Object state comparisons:
[Start of section]
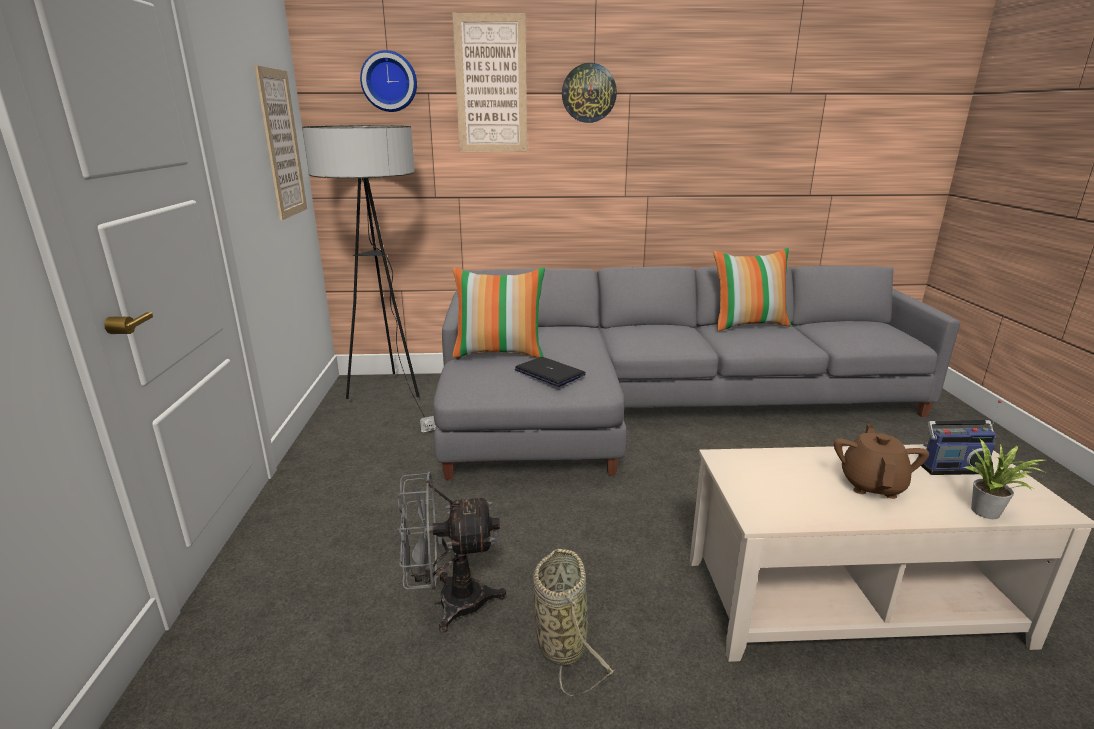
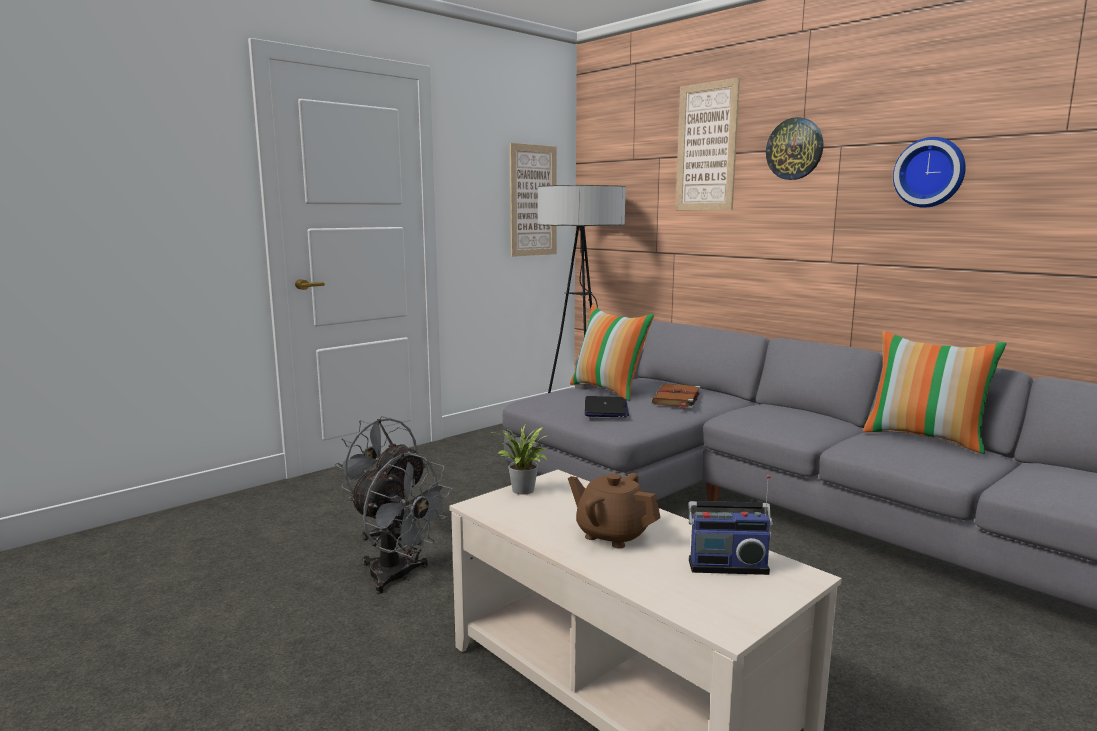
camera: 50 degrees right, 10 degrees down
wall clock [360,50,417,112] -> wall clock moved to [893,137,966,208]
basket [533,548,615,697] -> grey fan [349,453,453,594]
brown teapot [834,424,929,499] -> brown teapot turned 120 degrees counterclockwise [568,473,661,549]
radio [921,400,1002,475] -> radio turned 45 degrees counterclockwise [688,475,773,575]
potted plant [963,439,1045,519] -> potted plant moved to [492,425,549,495]
none -> brown book [652,384,700,409]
[End of section]
__Task details__:
What needs duplicating is the run of lines from the one containing "basket [533,548,615,697] ->" through the last line of the entries above, exact and complete.

__Written solution__:
basket [533,548,615,697] -> grey fan [349,453,453,594]
brown teapot [834,424,929,499] -> brown teapot turned 120 degrees counterclockwise [568,473,661,549]
radio [921,400,1002,475] -> radio turned 45 degrees counterclockwise [688,475,773,575]
potted plant [963,439,1045,519] -> potted plant moved to [492,425,549,495]
none -> brown book [652,384,700,409]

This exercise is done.